SELECTED TEXT
=== Begin Enclosure ===

Reactive Armor Basics
Reactive armor designs are based on the assumption that dispersing the shaped charge jet, so that it impacts on a large are of the structure behind the reactive armor, will reduce the jet's penetration into it.
To achieve meaningful dispersion of a fast moving stream of copper particles it must be met with a fast
moving mass of material, moving at an angle to the jet's motion. Due to exchange of momentum between the moving material and the jet, the jet will be deflected and partially dispersed.
The simplest engineering fulfillment of the above
requirements is in the form of two metal plates sandwiching a layer of high explosive. This is a basic reactive sandwich. The "reactive" in the name refers to the fact that the explosive material reacts to the jet's impact and explodes, propelling the plates outwards, into the jet's path.
As can be seen in the photograph on the right, the plates (usually called "flying plates") are cut by the jet. This causes a decrease in total jet penetration of the target.
This simple design is relatively effective - it is usually about 20 times more effective that armor steel. Such designs, when deployed on main battle tanks will protect them against most shoulder launched antitank rockets.
When considering the protection of lighter vehicles, such as armored personnel carriers (APC) with their much thinner armor, or protecting tanks against heavy
missiles, the simple design falls short in several respects:
Its efficiency sharply decreases if the jet impacts the flying plates at any angle different from the one for which the armor was designed.

=== End Enclosure ===

STUDY MATERIAL
=== Begin Enclosure ===

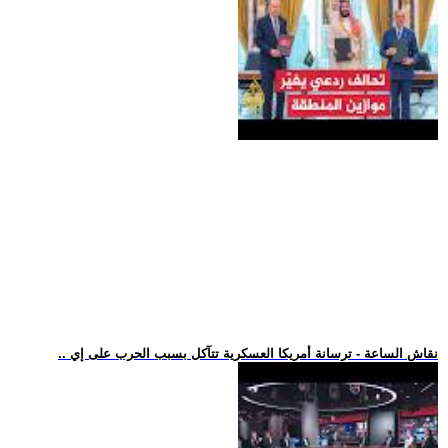
.. نقاش الساعة - ترسانة أمريكا العسكرية تتآكل بسبب الحرب على إي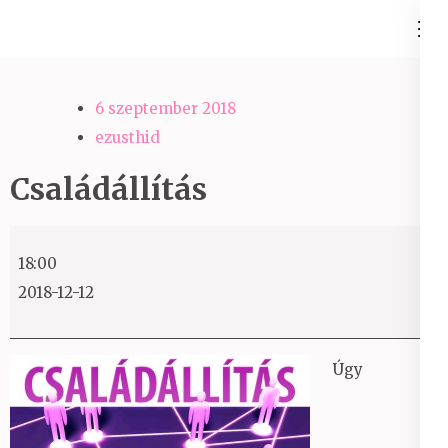
Skip
Ezüst-Híd
to
Családállítás felsőfokon
content
(Press
6 szeptember 2018
Enter)
ezusthid
Családállítás
Családállítás
18:00
2018-12-12
Úgy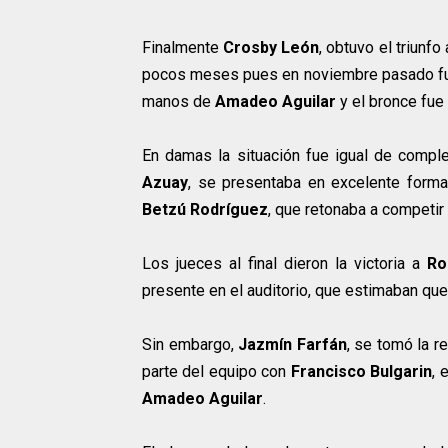
Finalmente
Crosby León
, obtuvo el triunf
pocos meses pues en noviembre pasado 
manos de
Amadeo Aguilar
y el bronce fue
En damas la situación fue igual de comple
Azuay
, se presentaba en excelente forma,
Betzú Rodríguez
, que retonaba a competir 
Los jueces al final dieron la victoria a
Ro
presente en el auditorio, que estimaban qu
Sin embargo,
Jazmín Farfán
, se tomó la r
parte del equipo con
Francisco Bulgarin
, 
Amadeo Aguilar
.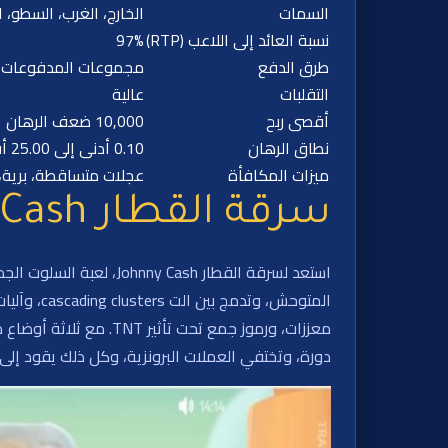
السمات
الخارج، الغرب، السطو، ا
نسبة العائد إلى اللاعب (RTP)
97%
طرق الدفع
مجموعات المدفوعات
التقلبات
عالية
أقصى ربح
10,000 ضعف الرهان
نطاق الرهان
0.10 أدنى إلى 25.00 أقصى
ميزات المكافأة
عجلات متساقطة، برية، 
سرقة القطار Johnny Cash
دورة، وتختفي العملات البرونزية، وكل ذلك يقود إلى م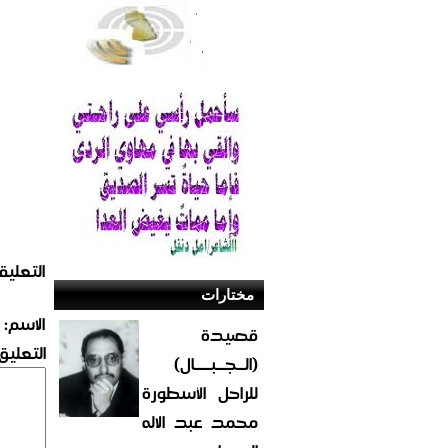
التعليق
مختارات
الاسم:
قصيدة
التعليق:
(الــجــبــــال)
للراحل الأسطورة
محمد عبد الاله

=== End Enclosure ===

EXERCISES
a: Do the following statements agree with the reactive armor text? For each one, answer yes or no and quote the words of the text that decide it. (i) In a basic reactive sandwich, the layer of high explosive lies between two metal plates. (ii) The flying plates usually stay intact when the jet hits them. (iii) The simple design works equally well no matter the angle at which the jet strikes the flying plates.
b: According to the reactive armor text, what do simple reactive designs protect main battle tanks against?
c: Reproduce word for word the part of the reactive armor text that opens with the words containing "Reactive Armor Basics" and closes with "the jet's path.".

SOLUTIONS FOR EACH TASK
a:
(i) Yes: "two metal plates sandwiching a layer of high explosive"
(ii) No: "the plates (usually called "flying plates") are cut by the jet"
(iii) No: "Its efficiency sharply decreases if the jet impacts the flying plates at any angle different from the one for which the armor was designed."

b: Most shoulder launched antitank rockets.

c:
Reactive Armor Basics
Reactive armor designs are based on the assumption that dispersing the shaped charge jet, so that it impacts on a large are of the structure behind the reactive armor, will reduce the jet's penetration into it.
To achieve meaningful dispersion of a fast moving stream of copper particles it must be met with a fast
moving mass of material, moving at an angle to the jet's motion. Due to exchange of momentum between the moving material and the jet, the jet will be deflected and partially dispersed.
The simplest engineering fulfillment of the above
requirements is in the form of two metal plates sandwiching a layer of high explosive. This is a basic reactive sandwich. The "reactive" in the name refers to the fact that the explosive material reacts to the jet's impact and explodes, propelling the plates outwards, into the jet's path.